■ EXERCISE REQUIREMENTS:
Everything in the data below is left aside except the lines from the one containing "right eye: (4, 65)" through the one containing "right shoulder: (138, 329)"; repeat those exactly.
□ □ □
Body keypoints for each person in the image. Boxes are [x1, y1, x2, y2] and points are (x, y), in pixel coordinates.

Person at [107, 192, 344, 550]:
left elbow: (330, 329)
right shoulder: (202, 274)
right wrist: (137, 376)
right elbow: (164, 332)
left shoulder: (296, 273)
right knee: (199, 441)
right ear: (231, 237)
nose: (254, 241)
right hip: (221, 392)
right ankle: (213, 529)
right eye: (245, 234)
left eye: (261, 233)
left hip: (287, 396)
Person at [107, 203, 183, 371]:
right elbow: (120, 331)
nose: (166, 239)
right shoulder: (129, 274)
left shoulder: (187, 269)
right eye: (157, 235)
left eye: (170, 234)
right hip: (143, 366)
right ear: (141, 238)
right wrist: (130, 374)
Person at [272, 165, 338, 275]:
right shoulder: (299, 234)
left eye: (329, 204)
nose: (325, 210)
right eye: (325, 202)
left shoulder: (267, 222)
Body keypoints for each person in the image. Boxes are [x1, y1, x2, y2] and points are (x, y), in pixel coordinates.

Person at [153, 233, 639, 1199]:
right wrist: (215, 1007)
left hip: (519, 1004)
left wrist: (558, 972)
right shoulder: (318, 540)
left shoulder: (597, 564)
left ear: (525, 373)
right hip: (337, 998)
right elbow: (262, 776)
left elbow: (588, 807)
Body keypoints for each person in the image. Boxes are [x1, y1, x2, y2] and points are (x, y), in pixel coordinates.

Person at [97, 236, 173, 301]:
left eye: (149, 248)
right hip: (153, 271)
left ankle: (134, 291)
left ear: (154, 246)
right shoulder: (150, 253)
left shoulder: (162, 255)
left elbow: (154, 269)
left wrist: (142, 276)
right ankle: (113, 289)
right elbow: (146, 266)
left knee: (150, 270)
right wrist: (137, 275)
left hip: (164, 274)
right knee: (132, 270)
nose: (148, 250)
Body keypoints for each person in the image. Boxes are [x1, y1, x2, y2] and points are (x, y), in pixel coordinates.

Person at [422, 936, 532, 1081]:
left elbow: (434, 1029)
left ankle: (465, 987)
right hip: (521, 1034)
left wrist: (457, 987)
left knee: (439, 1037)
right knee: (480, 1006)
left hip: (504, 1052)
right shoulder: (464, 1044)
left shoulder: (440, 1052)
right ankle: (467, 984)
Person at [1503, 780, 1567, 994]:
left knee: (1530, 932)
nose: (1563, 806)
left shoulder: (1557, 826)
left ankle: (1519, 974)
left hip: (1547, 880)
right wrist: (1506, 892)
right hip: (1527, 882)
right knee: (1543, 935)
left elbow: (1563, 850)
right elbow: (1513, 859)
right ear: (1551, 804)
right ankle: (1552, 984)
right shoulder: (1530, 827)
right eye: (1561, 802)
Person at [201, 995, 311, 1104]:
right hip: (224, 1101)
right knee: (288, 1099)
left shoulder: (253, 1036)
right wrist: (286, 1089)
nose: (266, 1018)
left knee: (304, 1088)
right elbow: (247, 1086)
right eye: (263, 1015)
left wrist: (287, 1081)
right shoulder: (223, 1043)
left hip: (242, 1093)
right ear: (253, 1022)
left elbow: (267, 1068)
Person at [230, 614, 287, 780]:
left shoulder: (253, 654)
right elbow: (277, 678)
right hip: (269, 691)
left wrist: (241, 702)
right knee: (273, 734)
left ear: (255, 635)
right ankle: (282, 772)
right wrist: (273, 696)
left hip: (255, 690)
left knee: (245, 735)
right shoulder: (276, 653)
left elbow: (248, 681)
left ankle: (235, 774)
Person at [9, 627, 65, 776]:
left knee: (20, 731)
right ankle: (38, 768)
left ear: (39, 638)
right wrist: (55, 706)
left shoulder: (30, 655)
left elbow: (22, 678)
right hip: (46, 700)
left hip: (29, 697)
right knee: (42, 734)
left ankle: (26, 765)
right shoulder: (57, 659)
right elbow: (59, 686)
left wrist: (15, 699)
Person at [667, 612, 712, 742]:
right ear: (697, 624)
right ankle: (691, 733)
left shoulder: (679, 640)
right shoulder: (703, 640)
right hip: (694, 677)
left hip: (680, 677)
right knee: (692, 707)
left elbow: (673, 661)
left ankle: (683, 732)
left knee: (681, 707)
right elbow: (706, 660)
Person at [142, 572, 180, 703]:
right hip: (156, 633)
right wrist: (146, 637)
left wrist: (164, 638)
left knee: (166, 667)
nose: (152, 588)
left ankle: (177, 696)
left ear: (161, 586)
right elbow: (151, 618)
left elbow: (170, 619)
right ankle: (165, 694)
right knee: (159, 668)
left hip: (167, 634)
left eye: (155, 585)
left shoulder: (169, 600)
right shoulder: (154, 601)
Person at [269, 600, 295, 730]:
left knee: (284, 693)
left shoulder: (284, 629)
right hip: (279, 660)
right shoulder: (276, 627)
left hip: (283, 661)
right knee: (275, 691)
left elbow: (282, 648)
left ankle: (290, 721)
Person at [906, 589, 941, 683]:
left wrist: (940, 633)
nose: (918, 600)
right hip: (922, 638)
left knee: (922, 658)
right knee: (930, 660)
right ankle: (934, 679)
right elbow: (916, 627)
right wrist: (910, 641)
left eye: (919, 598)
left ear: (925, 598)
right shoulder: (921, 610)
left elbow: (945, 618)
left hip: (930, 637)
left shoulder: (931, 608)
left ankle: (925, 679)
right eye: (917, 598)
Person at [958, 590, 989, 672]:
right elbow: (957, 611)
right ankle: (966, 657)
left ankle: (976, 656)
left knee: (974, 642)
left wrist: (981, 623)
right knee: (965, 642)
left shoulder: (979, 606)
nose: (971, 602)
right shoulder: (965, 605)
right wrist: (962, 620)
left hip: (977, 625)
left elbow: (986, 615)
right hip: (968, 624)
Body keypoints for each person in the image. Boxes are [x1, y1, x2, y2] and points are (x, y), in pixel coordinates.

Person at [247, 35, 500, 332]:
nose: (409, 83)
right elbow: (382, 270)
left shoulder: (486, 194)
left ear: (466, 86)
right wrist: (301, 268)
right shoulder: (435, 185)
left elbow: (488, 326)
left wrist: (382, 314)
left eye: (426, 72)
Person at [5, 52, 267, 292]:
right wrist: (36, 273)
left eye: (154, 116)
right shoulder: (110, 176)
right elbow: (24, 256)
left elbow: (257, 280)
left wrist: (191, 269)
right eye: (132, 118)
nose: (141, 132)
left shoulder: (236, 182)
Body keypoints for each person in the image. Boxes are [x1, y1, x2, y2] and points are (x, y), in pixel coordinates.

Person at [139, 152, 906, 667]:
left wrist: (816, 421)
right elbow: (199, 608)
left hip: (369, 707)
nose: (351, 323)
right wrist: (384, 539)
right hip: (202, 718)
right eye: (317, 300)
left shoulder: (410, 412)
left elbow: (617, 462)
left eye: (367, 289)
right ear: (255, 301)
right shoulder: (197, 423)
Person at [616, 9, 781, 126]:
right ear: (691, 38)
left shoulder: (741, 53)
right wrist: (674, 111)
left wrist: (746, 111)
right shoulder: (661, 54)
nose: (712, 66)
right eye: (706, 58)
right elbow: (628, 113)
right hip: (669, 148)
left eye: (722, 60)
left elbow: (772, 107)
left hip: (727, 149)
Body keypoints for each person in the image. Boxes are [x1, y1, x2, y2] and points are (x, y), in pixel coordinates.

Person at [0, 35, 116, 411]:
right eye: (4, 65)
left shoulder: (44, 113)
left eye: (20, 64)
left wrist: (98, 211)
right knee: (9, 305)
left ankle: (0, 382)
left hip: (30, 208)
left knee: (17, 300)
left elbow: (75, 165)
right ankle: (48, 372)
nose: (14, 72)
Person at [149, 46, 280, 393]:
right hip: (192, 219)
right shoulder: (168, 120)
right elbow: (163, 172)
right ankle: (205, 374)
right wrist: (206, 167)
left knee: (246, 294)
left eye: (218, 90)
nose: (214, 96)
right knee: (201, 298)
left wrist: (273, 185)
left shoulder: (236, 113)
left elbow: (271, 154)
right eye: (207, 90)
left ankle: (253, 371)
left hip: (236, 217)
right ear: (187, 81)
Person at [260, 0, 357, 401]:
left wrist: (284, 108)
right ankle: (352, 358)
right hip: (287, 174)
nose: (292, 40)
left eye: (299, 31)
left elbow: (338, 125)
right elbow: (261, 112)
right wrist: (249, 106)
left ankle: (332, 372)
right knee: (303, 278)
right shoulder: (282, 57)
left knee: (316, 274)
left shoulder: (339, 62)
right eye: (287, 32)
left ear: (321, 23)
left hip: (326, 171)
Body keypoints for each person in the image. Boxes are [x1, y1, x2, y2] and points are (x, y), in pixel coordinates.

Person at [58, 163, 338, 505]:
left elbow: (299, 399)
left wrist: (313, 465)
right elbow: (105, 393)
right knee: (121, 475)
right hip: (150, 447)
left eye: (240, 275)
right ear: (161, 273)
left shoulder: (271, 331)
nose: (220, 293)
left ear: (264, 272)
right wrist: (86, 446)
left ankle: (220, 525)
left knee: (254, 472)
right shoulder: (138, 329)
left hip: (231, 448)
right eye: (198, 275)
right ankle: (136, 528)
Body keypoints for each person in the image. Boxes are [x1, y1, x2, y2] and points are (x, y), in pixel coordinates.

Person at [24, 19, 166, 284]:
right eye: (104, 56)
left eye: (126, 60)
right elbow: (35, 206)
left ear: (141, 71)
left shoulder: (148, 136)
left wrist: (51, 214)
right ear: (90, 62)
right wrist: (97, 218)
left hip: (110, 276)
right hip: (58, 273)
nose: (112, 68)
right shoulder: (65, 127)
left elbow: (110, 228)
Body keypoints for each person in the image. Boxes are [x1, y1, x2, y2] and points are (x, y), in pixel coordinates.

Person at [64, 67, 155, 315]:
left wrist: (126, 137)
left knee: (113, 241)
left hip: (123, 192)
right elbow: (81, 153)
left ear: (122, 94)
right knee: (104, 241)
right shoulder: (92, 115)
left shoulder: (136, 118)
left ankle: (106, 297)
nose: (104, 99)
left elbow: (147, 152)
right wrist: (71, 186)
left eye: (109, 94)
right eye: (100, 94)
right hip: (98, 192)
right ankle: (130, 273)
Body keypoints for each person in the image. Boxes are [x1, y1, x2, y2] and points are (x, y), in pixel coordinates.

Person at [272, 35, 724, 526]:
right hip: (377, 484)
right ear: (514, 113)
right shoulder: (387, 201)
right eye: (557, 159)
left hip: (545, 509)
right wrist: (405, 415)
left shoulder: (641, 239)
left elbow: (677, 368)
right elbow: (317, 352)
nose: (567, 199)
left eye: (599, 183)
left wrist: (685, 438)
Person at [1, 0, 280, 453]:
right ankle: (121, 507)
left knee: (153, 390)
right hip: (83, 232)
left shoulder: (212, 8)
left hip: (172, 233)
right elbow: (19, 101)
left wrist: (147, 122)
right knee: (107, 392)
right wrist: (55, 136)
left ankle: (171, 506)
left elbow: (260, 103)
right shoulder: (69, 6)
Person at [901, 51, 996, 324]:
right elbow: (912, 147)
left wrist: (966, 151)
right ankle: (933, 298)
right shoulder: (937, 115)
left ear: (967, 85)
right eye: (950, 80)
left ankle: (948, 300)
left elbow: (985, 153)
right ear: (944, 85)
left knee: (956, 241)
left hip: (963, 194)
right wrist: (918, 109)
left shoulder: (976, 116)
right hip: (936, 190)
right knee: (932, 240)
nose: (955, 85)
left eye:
□ □ □
■ TASK ANSWER:
right eye: (4, 65)
left shoulder: (44, 113)
left eye: (20, 64)
left wrist: (98, 211)
right knee: (9, 305)
left ankle: (0, 382)
left hip: (30, 208)
left knee: (17, 300)
left elbow: (75, 165)
right ankle: (48, 372)
nose: (14, 72)
Person at [149, 46, 280, 393]:
right hip: (192, 219)
right shoulder: (168, 120)
right elbow: (163, 172)
right ankle: (205, 374)
right wrist: (206, 167)
left knee: (246, 294)
left eye: (218, 90)
nose: (214, 96)
right knee: (201, 298)
left wrist: (273, 185)
left shoulder: (236, 113)
left elbow: (271, 154)
right eye: (207, 90)
left ankle: (253, 371)
left hip: (236, 217)
right ear: (187, 81)
Person at [260, 0, 357, 401]:
left wrist: (284, 108)
right ankle: (352, 358)
right hip: (287, 174)
nose: (292, 40)
left eye: (299, 31)
left elbow: (338, 125)
right elbow: (261, 112)
right wrist: (249, 106)
left ankle: (332, 372)
right knee: (303, 278)
right shoulder: (282, 57)
left knee: (316, 274)
left shoulder: (339, 62)
right eye: (287, 32)
left ear: (321, 23)
left hip: (326, 171)
Body keypoints for each person in the image. Boxes are [x1, y1, x2, y2] and points are (x, y), in pixel coordinates.

Person at [58, 163, 338, 505]:
left elbow: (299, 399)
left wrist: (313, 465)
right elbow: (105, 393)
right knee: (121, 475)
right hip: (150, 447)
left eye: (240, 275)
right ear: (161, 273)
left shoulder: (271, 331)
nose: (220, 293)
left ear: (264, 272)
right wrist: (86, 446)
left ankle: (220, 525)
left knee: (254, 472)
right shoulder: (138, 329)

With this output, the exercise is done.